*Tu tarea*
¿Puedes transcribir del texto sobre la tormenta de septiembre el fragmento que comienza en las palabras "ATORMENTADA CON LAS" y se detiene después de "gran estruendo. ¡Guauuu!"?

*Texto del ejercicio*
────────
ATORMENTADA CON LAS TORMENTAS
Septiembre empieza con esa luz del mielero, dulcemente teñida y matizada. Las noches calientes nos trajeron una tormenta distinta y violenta, más del Caribe que de estos pagos, impropia de continentes viejos y prudentes. Por un momento pensé que el acelerador de hadrones había decidido provocar un agujero negro que se tragaría la Tierra, según auguraban los malpensados. Qué catástrofe más ruidosa, con toda la cacharrería que ha fabricado el ser humanos durante todos estos años - pensé. Y pensé en los rascacielos - rascaleches, que decía León Felipe - y en las grandes barriadas, en los trenes, barcos y aviones. En el metro de Madrid, volando por el espacio hasta el infinito, y en los Ministerios, todo el papel y cos archivadores bailando por el agujero negro, con gran estruendo. ¡Guauuu!
Dios, qué poca cosa somos los seres humanos y cuánta basura fabricamos. Y si no que se lo pregunten a las Koplovich, que hacen de la recogida, su tesoro y pasan el día separando en bolsas de colores lo que tiramos mal.
────────
[Ítems almacenados de una colección]
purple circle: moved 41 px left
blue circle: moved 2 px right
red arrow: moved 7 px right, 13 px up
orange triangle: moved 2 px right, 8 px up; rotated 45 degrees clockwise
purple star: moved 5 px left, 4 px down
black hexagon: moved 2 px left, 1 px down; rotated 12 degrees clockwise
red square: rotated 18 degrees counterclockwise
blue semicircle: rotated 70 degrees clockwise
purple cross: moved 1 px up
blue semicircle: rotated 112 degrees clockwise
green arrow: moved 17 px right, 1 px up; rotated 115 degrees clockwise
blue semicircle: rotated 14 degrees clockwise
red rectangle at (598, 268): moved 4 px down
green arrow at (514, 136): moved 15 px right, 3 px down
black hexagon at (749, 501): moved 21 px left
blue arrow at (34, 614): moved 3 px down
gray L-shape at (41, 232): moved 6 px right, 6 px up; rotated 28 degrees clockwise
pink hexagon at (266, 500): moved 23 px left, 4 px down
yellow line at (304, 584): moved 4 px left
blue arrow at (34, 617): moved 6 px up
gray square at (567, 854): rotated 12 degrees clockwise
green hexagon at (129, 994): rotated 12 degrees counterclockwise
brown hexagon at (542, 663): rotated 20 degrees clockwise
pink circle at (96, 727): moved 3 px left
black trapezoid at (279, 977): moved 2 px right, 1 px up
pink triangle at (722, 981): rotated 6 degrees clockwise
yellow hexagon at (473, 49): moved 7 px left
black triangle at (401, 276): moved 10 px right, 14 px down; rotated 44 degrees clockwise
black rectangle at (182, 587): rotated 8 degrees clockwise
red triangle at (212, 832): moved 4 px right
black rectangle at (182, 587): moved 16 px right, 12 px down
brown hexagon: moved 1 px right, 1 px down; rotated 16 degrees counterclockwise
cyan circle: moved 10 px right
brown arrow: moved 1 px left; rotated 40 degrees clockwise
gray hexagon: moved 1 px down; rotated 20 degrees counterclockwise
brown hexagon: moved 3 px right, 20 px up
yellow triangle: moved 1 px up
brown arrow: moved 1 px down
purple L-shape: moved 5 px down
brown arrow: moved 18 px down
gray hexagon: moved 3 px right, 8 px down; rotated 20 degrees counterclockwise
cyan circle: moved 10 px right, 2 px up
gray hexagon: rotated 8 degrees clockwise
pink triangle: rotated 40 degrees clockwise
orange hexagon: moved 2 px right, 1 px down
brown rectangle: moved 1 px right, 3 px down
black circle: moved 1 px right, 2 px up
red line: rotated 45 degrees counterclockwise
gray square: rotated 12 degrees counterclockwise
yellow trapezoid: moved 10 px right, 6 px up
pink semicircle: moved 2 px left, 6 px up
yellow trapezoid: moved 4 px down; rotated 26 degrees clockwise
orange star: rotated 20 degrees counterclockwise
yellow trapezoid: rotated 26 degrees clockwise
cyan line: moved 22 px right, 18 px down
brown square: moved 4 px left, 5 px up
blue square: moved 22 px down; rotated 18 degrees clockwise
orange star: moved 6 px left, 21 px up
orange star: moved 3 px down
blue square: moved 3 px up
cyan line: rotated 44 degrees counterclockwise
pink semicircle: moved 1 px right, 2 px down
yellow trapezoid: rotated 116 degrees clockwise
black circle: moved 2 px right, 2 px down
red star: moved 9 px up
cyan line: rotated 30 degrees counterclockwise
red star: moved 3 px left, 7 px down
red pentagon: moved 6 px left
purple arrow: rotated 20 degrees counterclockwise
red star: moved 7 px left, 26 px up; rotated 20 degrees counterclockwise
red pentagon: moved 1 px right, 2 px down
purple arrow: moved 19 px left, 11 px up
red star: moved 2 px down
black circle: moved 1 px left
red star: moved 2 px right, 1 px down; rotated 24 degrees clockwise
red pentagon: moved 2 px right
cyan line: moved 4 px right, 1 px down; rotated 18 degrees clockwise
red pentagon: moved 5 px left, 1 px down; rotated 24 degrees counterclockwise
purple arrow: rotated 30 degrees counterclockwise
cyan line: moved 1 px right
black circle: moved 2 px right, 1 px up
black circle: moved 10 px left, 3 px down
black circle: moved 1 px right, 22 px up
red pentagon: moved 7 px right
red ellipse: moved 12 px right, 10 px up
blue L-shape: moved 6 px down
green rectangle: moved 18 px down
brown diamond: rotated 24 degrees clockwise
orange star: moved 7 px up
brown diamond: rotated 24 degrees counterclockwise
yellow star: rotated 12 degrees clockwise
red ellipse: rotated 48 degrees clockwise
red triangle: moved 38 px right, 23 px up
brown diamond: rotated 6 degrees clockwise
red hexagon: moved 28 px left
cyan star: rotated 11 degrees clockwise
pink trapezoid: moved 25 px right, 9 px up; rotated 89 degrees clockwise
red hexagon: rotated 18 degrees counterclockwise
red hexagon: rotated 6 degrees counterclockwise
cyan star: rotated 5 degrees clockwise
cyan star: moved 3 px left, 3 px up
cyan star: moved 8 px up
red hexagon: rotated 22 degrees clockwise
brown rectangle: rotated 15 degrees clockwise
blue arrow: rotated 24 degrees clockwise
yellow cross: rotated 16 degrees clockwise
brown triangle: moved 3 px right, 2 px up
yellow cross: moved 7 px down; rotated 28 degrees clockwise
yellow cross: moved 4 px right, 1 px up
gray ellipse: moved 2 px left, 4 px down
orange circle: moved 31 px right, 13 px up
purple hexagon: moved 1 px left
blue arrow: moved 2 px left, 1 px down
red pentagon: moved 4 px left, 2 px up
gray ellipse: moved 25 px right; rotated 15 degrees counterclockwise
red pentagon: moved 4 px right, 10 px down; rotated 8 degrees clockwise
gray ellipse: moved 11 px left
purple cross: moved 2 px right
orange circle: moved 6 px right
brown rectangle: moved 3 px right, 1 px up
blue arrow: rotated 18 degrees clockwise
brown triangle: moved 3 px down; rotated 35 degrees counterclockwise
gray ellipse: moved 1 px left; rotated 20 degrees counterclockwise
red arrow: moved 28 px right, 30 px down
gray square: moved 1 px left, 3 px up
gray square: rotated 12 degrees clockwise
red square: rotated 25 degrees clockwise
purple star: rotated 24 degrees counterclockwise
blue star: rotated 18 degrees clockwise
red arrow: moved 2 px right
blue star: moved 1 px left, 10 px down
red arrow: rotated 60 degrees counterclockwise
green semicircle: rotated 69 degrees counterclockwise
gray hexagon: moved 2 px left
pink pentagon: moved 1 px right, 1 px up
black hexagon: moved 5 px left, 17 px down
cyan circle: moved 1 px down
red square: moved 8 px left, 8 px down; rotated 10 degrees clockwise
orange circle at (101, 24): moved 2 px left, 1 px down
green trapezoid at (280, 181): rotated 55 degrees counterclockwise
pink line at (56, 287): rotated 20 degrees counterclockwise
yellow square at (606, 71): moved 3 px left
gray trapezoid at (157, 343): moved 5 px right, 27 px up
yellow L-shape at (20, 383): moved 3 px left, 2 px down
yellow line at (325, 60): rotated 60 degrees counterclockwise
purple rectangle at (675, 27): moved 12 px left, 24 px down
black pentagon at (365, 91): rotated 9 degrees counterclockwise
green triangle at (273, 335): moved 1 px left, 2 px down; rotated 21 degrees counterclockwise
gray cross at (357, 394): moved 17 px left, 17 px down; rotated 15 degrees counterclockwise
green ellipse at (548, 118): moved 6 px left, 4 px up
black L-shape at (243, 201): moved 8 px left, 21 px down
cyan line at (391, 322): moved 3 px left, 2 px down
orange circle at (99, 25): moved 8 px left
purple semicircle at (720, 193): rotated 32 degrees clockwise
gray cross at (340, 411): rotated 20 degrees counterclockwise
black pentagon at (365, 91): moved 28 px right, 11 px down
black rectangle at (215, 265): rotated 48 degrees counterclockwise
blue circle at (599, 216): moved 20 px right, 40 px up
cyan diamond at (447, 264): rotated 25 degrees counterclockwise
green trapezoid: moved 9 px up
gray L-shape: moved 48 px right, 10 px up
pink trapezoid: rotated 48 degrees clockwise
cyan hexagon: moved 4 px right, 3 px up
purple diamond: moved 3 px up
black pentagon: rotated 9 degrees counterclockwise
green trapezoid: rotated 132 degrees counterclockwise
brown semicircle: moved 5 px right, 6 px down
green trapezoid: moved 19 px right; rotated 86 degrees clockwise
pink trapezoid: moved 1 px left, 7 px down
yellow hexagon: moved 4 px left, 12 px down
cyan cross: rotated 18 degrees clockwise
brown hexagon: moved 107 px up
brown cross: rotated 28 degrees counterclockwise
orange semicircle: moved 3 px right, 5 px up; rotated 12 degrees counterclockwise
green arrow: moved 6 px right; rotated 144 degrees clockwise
────────
*Solución del problema*
ATORMENTADA CON LAS TORMENTAS
Septiembre empieza con esa luz del mielero, dulcemente teñida y matizada. Las noches calientes nos trajeron una tormenta distinta y violenta, más del Caribe que de estos pagos, impropia de continentes viejos y prudentes. Por un momento pensé que el acelerador de hadrones había decidido provocar un agujero negro que se tragaría la Tierra, según auguraban los malpensados. Qué catástrofe más ruidosa, con toda la cacharrería que ha fabricado el ser humanos durante todos estos años - pensé. Y pensé en los rascacielos - rascaleches, que decía León Felipe - y en las grandes barriadas, en los trenes, barcos y aviones. En el metro de Madrid, volando por el espacio hasta el infinito, y en los Ministerios, todo el papel y cos archivadores bailando por el agujero negro, con gran estruendo. ¡Guauuu!